The Bloodstone Wars
- Code: H3
- TSR product code: 9200
- Rules required: AD&D Battlesystem (Recommended)
- Character levels: 17 - 20
- Campaign setting: Generic or Forgotten Realms
- Authors: Michael Dobson Douglas Niles Ed Greenwood
- First published: 1987

Linked modules
- H1 H2 H3 H4

= The Bloodstone Wars =

Dungeons & Dragons game module

H3 - The Bloodstone Wars is an Official Game Adventure or "module" for Advanced Dungeons & Dragons.

==Plot summary==
The Bloodstone Wars consists of a Battlesystem scenario depicting a battle to rid a city of a bandit horde.

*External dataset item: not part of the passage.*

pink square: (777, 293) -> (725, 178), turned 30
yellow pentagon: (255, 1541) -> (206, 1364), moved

The module is designed for 1st edition AD&D and makes considerable use of some rules that were removed in 2nd edition, notably the assassin character class. There are two main parts of the module, the War itself which includes preparation and fighting out Battlesystem battles, and a small "dungeon" adventure which could occur at several points of the war. While the module provides alternatives for those who do not want to use miniatures to fight out the battles, the Battlesystem scenarios take a considerable portion of the module information.

==Publication history==
H3 Bloodstone Wars was written by Douglas Niles and Michael Dobson, and published by TSR in 1987 as a 32-page booklet with a large color map and an outer folder. Cover art was by Larry Elmore.

While this is the third adventure in the Bloodstone pass saga it is the first publication that places The Barony of Bloodstone and surrounding kingdoms in the Forgotten Realms campaign. The module did not however bear the official Forgotten Realms logo.